_REQUIRED ACTION_
Please rewrite everything from the line containing "Question 4. Candidates are required to study the voltmeter" down to the end of the entries below, swapping "determine" for "identify" and changing nothing else. Leave the pictures out of your answer.

_RECORDS SHOWN_
== Segment start ==

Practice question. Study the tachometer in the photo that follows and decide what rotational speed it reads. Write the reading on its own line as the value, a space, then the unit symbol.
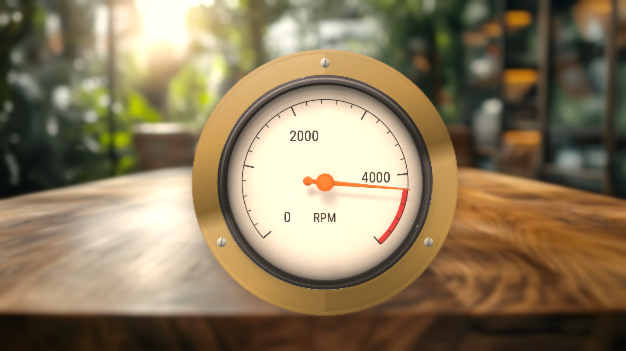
4200 rpm
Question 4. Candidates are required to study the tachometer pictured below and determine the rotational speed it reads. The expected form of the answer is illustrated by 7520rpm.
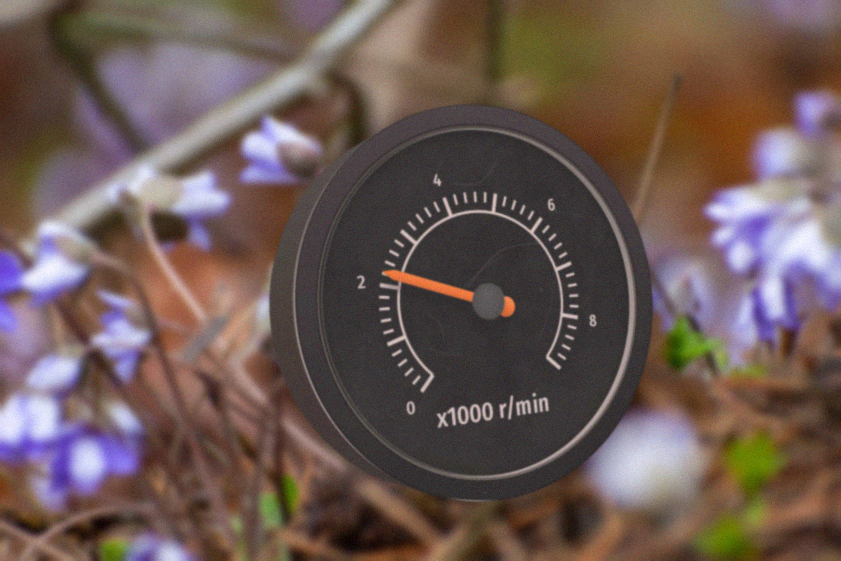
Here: 2200rpm
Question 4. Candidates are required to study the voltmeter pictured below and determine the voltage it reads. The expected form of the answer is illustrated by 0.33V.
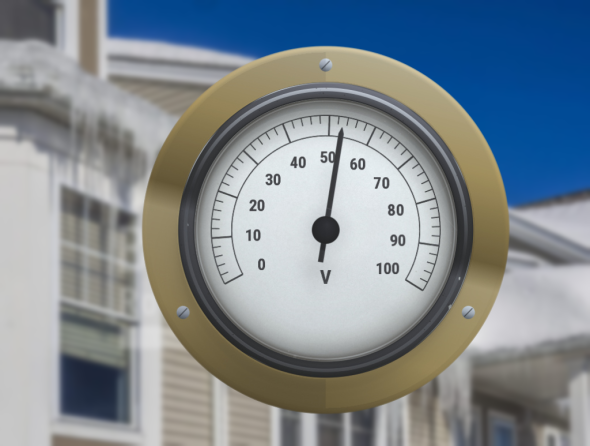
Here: 53V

== Segment end ==

_THE COMPLETED TASK_
Question 4. Candidates are required to study the voltmeter pictured below and identify the voltage it reads. The expected form of the answer is illustrated by 0.33V.
Here: 53V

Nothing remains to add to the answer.